-- Instructions for the task --
Transcribe exactly the lines from the one containing "Franklin | |" through the end of the entries, including both the first and the last, and nothing else.
-- Extracted data follows --
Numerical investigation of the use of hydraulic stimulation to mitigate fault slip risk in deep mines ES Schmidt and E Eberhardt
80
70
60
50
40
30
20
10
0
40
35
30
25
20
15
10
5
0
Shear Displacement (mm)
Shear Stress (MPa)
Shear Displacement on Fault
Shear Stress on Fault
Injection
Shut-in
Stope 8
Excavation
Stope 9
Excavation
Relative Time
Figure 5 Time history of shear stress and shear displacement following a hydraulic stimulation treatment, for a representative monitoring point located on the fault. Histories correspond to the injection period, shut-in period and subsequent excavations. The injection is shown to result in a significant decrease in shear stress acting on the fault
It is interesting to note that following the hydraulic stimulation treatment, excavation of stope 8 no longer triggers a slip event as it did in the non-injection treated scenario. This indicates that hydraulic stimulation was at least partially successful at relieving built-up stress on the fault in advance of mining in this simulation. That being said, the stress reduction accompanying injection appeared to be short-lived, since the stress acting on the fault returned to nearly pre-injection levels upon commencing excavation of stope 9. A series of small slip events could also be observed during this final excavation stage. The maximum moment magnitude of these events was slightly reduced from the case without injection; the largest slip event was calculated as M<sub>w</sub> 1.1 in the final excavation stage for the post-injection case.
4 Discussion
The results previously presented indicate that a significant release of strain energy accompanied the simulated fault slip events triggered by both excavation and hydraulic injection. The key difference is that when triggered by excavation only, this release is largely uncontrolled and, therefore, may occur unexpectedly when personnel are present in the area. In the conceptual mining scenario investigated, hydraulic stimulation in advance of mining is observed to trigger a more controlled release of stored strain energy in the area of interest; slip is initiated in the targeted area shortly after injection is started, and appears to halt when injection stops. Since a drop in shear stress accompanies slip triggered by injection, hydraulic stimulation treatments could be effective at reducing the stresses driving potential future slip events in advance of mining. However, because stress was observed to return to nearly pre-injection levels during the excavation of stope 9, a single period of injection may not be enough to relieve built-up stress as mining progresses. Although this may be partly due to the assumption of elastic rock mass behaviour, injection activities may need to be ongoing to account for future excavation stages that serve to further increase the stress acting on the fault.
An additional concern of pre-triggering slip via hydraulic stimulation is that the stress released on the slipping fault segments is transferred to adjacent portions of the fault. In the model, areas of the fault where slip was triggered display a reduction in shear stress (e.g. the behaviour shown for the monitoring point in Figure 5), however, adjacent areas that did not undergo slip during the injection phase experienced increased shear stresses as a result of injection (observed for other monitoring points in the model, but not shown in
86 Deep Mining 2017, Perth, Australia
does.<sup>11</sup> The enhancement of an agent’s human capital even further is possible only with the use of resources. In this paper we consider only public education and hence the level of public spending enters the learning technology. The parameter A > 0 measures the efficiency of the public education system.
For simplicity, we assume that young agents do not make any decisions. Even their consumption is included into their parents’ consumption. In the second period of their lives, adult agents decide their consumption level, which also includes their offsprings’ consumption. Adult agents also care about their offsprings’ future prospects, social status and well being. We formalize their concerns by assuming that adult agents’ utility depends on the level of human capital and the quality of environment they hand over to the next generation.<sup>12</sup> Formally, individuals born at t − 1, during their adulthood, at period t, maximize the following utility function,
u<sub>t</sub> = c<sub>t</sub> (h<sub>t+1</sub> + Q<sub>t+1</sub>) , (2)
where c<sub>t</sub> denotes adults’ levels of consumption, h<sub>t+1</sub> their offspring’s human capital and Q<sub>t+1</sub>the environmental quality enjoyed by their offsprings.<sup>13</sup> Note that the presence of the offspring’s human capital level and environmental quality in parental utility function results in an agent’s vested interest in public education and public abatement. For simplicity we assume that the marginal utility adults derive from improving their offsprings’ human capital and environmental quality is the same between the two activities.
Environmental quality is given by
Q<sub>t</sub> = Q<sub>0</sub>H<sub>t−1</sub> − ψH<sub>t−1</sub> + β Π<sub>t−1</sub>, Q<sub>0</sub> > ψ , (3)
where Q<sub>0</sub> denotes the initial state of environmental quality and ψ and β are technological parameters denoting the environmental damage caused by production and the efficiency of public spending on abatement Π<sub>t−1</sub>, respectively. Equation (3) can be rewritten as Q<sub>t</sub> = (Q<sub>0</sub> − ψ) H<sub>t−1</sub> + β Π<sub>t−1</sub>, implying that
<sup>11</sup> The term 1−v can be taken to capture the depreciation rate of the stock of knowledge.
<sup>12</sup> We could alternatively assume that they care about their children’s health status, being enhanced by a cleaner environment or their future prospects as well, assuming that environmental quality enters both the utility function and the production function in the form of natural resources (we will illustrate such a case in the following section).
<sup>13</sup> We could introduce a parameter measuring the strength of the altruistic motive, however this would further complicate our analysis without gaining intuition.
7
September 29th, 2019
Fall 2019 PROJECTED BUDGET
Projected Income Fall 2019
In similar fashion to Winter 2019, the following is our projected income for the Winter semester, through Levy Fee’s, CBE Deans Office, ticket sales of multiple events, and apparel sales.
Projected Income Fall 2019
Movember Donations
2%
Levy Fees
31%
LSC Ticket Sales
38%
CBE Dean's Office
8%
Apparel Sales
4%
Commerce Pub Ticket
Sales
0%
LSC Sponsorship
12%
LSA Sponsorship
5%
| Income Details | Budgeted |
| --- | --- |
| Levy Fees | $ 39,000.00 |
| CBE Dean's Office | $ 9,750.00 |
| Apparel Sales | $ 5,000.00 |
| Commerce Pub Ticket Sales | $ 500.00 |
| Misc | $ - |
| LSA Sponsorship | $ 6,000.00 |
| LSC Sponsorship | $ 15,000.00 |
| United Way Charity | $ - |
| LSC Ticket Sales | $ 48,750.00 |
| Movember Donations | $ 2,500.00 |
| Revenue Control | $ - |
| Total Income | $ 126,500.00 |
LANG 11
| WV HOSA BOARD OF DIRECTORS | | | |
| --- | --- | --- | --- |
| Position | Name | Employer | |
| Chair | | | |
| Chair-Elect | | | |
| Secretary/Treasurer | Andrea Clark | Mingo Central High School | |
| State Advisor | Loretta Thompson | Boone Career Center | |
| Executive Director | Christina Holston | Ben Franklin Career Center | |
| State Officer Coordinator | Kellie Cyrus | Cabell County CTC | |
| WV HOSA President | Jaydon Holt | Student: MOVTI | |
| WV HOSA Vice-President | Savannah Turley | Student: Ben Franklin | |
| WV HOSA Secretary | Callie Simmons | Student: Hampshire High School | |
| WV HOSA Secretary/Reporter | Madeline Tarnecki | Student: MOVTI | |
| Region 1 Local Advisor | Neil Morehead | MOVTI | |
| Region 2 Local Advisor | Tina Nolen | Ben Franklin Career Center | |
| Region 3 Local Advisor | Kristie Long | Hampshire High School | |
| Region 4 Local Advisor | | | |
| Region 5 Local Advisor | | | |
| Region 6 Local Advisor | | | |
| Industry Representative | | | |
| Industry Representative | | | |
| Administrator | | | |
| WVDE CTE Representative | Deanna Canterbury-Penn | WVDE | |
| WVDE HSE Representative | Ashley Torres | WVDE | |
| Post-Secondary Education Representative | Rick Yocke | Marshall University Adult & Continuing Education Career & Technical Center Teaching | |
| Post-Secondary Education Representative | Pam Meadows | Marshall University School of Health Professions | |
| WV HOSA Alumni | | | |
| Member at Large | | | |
-- Extracted data concluded --
-- Response area --
| WV HOSA Vice-President | Savannah Turley | Student: Ben Franklin | |
| WV HOSA Secretary | Callie Simmons | Student: Hampshire High School | |
| WV HOSA Secretary/Reporter | Madeline Tarnecki | Student: MOVTI | |
| Region 1 Local Advisor | Neil Morehead | MOVTI | |
| Region 2 Local Advisor | Tina Nolen | Ben Franklin Career Center | |
| Region 3 Local Advisor | Kristie Long | Hampshire High School | |
| Region 4 Local Advisor | | | |
| Region 5 Local Advisor | | | |
| Region 6 Local Advisor | | | |
| Industry Representative | | | |
| Industry Representative | | | |
| Administrator | | | |
| WVDE CTE Representative | Deanna Canterbury-Penn | WVDE | |
| WVDE HSE Representative | Ashley Torres | WVDE | |
| Post-Secondary Education Representative | Rick Yocke | Marshall University Adult & Continuing Education Career & Technical Center Teaching | |
| Post-Secondary Education Representative | Pam Meadows | Marshall University School of Health Professions | |
| WV HOSA Alumni | | | |
| Member at Large | | | |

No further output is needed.